Transcribe exactly, and only, the lines running from the one that contains "Localize the street" through the last line of the material. No pictures.

Given records
================
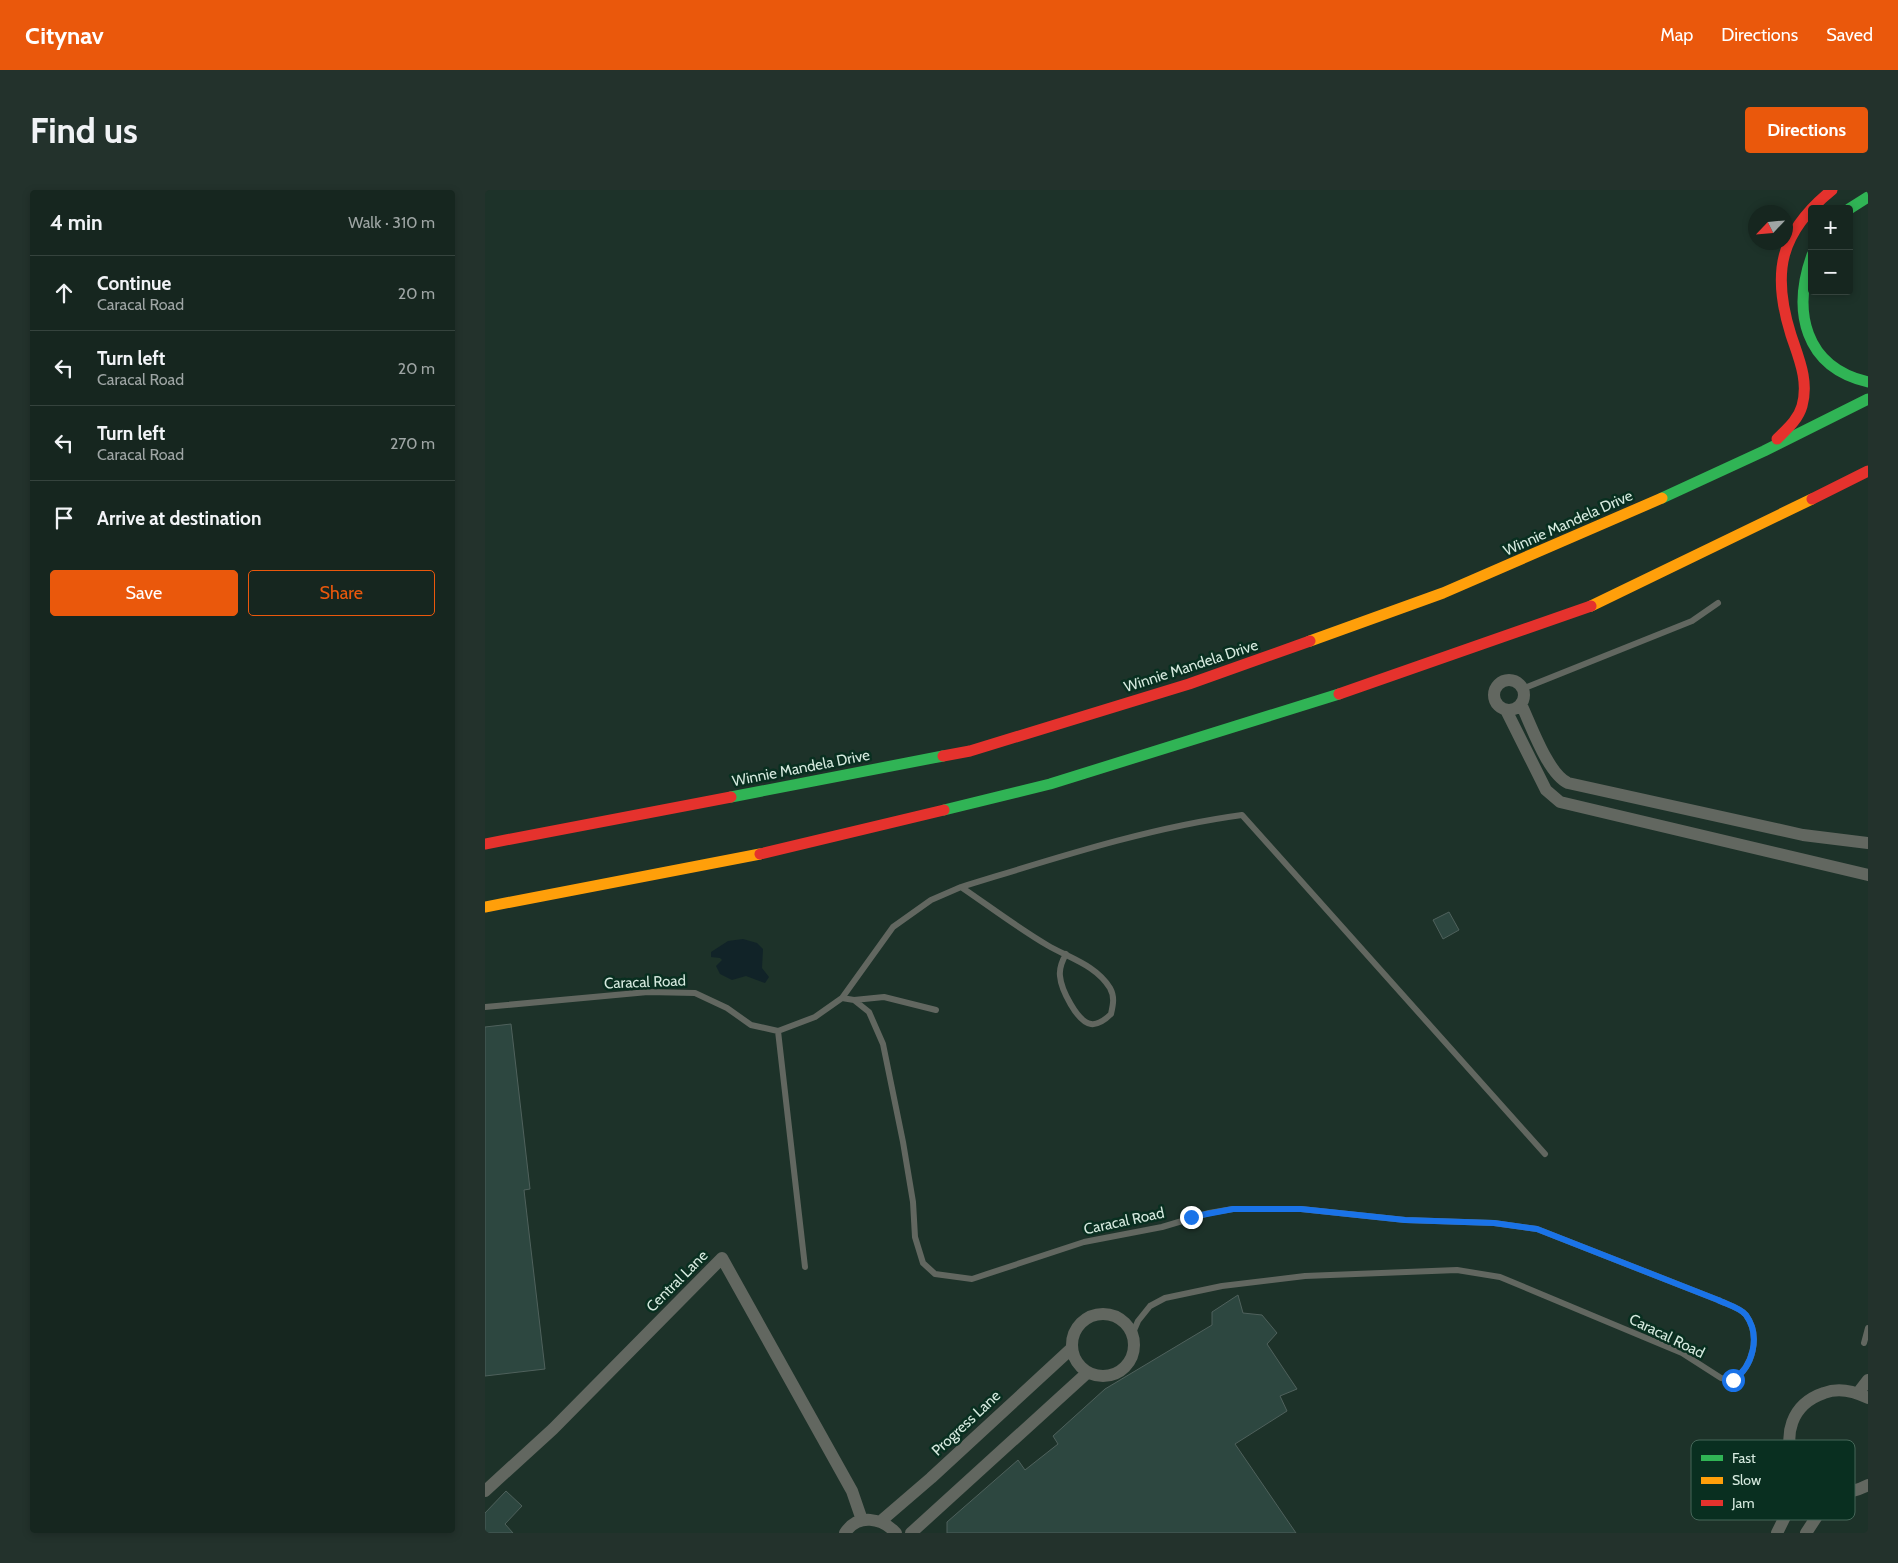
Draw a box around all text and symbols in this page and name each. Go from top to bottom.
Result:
text: Citynav [25,21,104,50]
text: Map [1660,24,1693,46]
text: Directions [1721,24,1798,46]
text: Saved [1826,24,1873,46]
button: Directions [1745,107,1868,153]
text: Find us [30,109,138,152]
north arrow [1748,205,1793,250]
map controls [1808,205,1853,295]
button: + [1808,205,1853,250]
text: 4 min [50,210,103,235]
text: Walk · 310 m [348,213,435,232]
button: − [1808,250,1853,295]
text: Continue [97,272,171,295]
icon: ahead [50,279,78,307]
text: 20 m [398,284,435,303]
text: Caracal Road [97,295,184,314]
text: Turn left [97,347,165,370]
icon: left [50,354,78,382]
text: 20 m [398,359,435,378]
text: Caracal Road [97,370,184,389]
text: Turn left [97,422,165,445]
icon: left [50,429,78,457]
text: 270 m [390,434,435,453]
text: Caracal Road [97,445,184,464]
street label: Winnie Mandela Drive [1501,486,1636,560]
icon: arrive [50,504,78,532]
text: Arrive at destination [97,507,261,530]
button: Save [50,570,238,616]
button: Share [248,570,435,616]
street label: Winnie Mandela Drive [1122,636,1261,696]
street label: Winnie Mandela Drive [731,746,872,790]
street label: Caracal Road [604,972,686,992]
street label: Caracal Road [1082,1204,1166,1238]
route end [1180,1206,1203,1229]
street label: Central Lane [643,1246,712,1315]
street label: Caracal Road [1626,1310,1708,1362]
route start [1722,1369,1745,1392]
street label: Progress Lane [928,1386,1004,1459]
legend [1691,1440,1855,1520]
text: Fast [1732,1449,1756,1467]
text: Slow [1732,1471,1761,1489]
text: Jam [1731,1494,1754,1512]

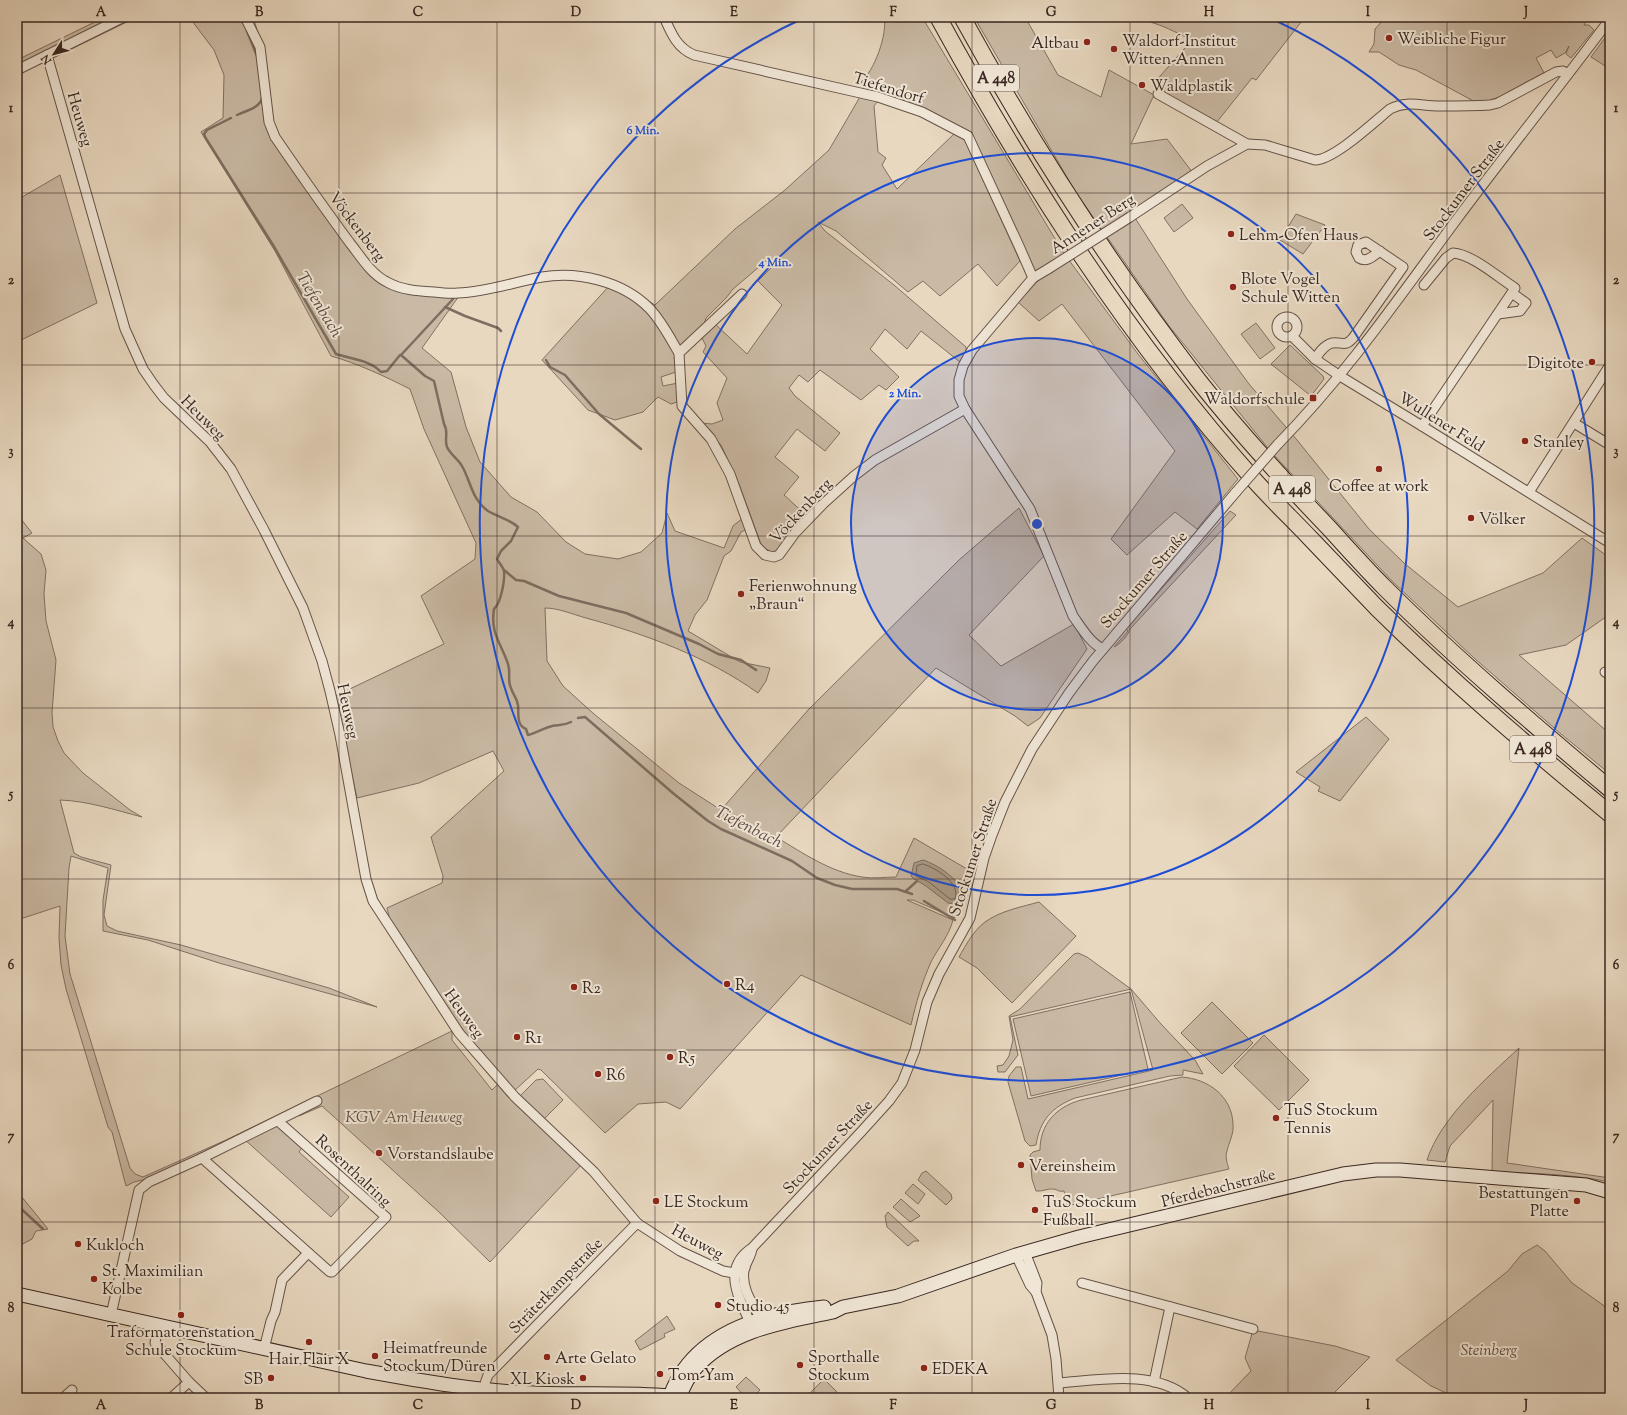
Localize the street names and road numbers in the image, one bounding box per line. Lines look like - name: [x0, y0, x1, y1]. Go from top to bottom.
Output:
- road number: A 448: [973, 65, 1019, 91]
- street label: Tiefendorf: [850, 68, 928, 112]
- street label: Heuweg: [60, 90, 97, 150]
- street label: Stockumer Straße: [1419, 135, 1511, 246]
- street label: Vöckenberg: [322, 188, 390, 267]
- street label: Annener Berg: [1047, 189, 1140, 261]
- street label: Wullener Feld: [1393, 387, 1488, 459]
- street label: Heuweg: [174, 391, 230, 447]
- street label: Vöckenberg: [765, 474, 838, 550]
- road number: A 448: [1269, 476, 1315, 502]
- street label: Stockumer Straße: [1096, 527, 1194, 635]
- street label: Heuweg: [329, 682, 364, 742]
- road number: A 448: [1510, 736, 1556, 762]
- street label: Stockumer Straße: [944, 796, 1004, 920]
- street label: Heuweg: [437, 985, 489, 1044]
- street label: Stockumer Straße: [779, 1095, 879, 1200]
- street label: Rosenthalring: [309, 1130, 396, 1213]
- street label: Pferdebachstraße: [1159, 1164, 1278, 1215]
- street label: Heuweg: [667, 1220, 727, 1267]
- street label: Sträterkampstraße: [505, 1233, 609, 1340]

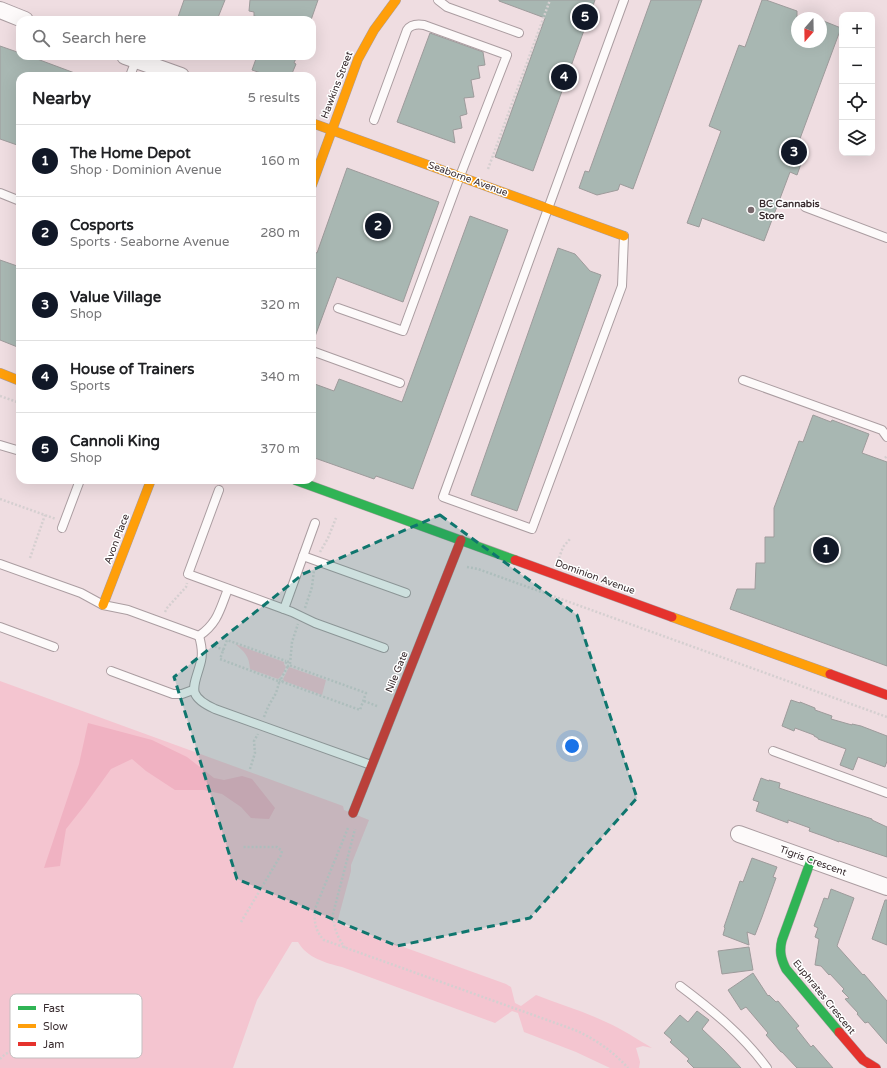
================
Exercise answer
Localize the street names and road numbers in the image, one bounding box per line. Lines look like - name: [x0, y0, x1, y1]. Go from top to bottom.
Output:
- road number: A 448: [973, 65, 1019, 91]
- street label: Tiefendorf: [850, 68, 928, 112]
- street label: Heuweg: [60, 90, 97, 150]
- street label: Stockumer Straße: [1419, 135, 1511, 246]
- street label: Vöckenberg: [322, 188, 390, 267]
- street label: Annener Berg: [1047, 189, 1140, 261]
- street label: Wullener Feld: [1393, 387, 1488, 459]
- street label: Heuweg: [174, 391, 230, 447]
- street label: Vöckenberg: [765, 474, 838, 550]
- road number: A 448: [1269, 476, 1315, 502]
- street label: Stockumer Straße: [1096, 527, 1194, 635]
- street label: Heuweg: [329, 682, 364, 742]
- road number: A 448: [1510, 736, 1556, 762]
- street label: Stockumer Straße: [944, 796, 1004, 920]
- street label: Heuweg: [437, 985, 489, 1044]
- street label: Stockumer Straße: [779, 1095, 879, 1200]
- street label: Rosenthalring: [309, 1130, 396, 1213]
- street label: Pferdebachstraße: [1159, 1164, 1278, 1215]
- street label: Heuweg: [667, 1220, 727, 1267]
- street label: Sträterkampstraße: [505, 1233, 609, 1340]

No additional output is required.